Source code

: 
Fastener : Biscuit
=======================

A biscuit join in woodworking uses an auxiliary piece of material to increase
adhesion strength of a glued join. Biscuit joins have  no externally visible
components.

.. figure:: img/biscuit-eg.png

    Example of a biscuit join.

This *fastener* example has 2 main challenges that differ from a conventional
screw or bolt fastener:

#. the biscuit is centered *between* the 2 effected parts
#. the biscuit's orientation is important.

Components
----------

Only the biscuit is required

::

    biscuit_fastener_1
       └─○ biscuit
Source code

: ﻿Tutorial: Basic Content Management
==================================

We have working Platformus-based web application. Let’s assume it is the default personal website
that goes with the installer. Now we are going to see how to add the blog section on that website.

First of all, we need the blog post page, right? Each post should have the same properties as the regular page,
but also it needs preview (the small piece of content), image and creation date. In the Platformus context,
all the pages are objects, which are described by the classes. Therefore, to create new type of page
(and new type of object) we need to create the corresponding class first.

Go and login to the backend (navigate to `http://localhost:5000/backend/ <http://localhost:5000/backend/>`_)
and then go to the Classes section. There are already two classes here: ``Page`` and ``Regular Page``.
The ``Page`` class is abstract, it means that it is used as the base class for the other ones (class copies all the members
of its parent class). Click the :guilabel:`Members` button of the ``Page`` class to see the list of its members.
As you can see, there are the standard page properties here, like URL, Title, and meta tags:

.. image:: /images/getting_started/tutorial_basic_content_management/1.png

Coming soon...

__________

*What is required*: Could you output all of the records above exactly as given?

*Output*:
Source code

: 
Fastener : Biscuit
=======================

A biscuit join in woodworking uses an auxiliary piece of material to increase
adhesion strength of a glued join. Biscuit joins have  no externally visible
components.

.. figure:: img/biscuit-eg.png

    Example of a biscuit join.

This *fastener* example has 2 main challenges that differ from a conventional
screw or bolt fastener:

#. the biscuit is centered *between* the 2 effected parts
#. the biscuit's orientation is important.

Components
----------

Only the biscuit is required

::

    biscuit_fastener_1
       └─○ biscuit
Source code

: ﻿Tutorial: Basic Content Management
==================================

We have working Platformus-based web application. Let’s assume it is the default personal website
that goes with the installer. Now we are going to see how to add the blog section on that website.

First of all, we need the blog post page, right? Each post should have the same properties as the regular page,
but also it needs preview (the small piece of content), image and creation date. In the Platformus context,
all the pages are objects, which are described by the classes. Therefore, to create new type of page
(and new type of object) we need to create the corresponding class first.

Go and login to the backend (navigate to `http://localhost:5000/backend/ <http://localhost:5000/backend/>`_)
and then go to the Classes section. There are already two classes here: ``Page`` and ``Regular Page``.
The ``Page`` class is abstract, it means that it is used as the base class for the other ones (class copies all the members
of its parent class). Click the :guilabel:`Members` button of the ``Page`` class to see the list of its members.
As you can see, there are the standard page properties here, like URL, Title, and meta tags:

.. image:: /images/getting_started/tutorial_basic_content_management/1.png

Coming soon...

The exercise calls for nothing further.